** Opening SOURCE EXTRACT block **
# CORD-19 Software Mentions mention type comparison

## Comparison of CSM mention types after Howison & Bullard (2015) with Howison & Bullard

We have classified a subset of 80 software mentions from a random sample of 100 software mention candidates from the CORD-19 dataset by mention type.
The mention types are those used in Howison & Bullard 2015 (doi:10.1002/asi.23538).
We did not use the following annotations:

- *Cite to users manual*
- *Not even name mentioned*

The mention types we found are listed in a table extracted from the annotated dataset used in the access study.

In [None]:
import pandas as pd

# Read the dataset
df = pd.read_csv(r'../data/access_study/CSM_sampled_mention_access.csv', encoding='unicode_escape', engine='python', index_col=False).fillna(0)
# Get the raw annotations for mention type
raw_types = df['Mention Type']

# Have a peep at the mention counts
mentions_total = len(raw_types)
print(mentions_total)

# Build a list of single types, i.e., split and strip comma-separated values
types = []
for separated in raw_types:
    vals = separated.split(',')
** Closing SOURCE EXTRACT block **
**WHAT IS EXPECTED:**
Could you rewrite the part of the mention type comparison between "## Comparison of" and "Bullard 2015 (doi:10.1002/asi.23538).", inclusive, putting "portion" in place of "subset"? The records have nothing to do with this.
** Opening PROVIDED RECORDS block **
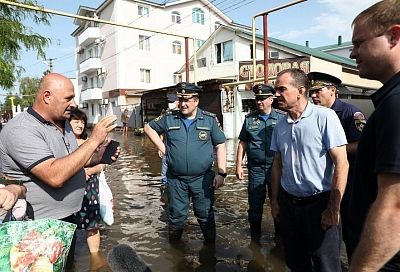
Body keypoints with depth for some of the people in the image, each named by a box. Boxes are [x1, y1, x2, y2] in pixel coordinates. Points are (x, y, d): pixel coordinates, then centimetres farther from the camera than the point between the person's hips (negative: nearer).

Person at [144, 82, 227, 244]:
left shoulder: (210, 119, -2)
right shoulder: (169, 118, 0)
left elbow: (220, 146, 0)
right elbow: (149, 127, 15)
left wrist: (221, 173, -7)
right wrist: (162, 147, 4)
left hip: (203, 178, -1)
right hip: (175, 179, 1)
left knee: (206, 215, 11)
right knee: (177, 216, 15)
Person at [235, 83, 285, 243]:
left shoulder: (281, 119, 1)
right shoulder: (249, 119, 6)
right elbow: (242, 143, 8)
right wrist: (239, 165, 3)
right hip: (256, 169, 1)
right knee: (255, 206, 9)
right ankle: (255, 239, 26)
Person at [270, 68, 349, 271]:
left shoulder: (324, 117, -13)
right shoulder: (280, 126, 4)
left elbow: (341, 163, -14)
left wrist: (333, 209, -14)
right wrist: (275, 201, 11)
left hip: (319, 203, -5)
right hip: (288, 203, 5)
** Closing PROVIDED RECORDS block **
**OUTPUT OF THE TASK:**
## Comparison of CSM mention types after Howison & Bullard (2015) with Howison & Bullard

We have classified a portion of 80 software mentions from a random sample of 100 software mention candidates from the CORD-19 dataset by mention type.
The mention types are those used in Howison & Bullard 2015 (doi:10.1002/asi.23538).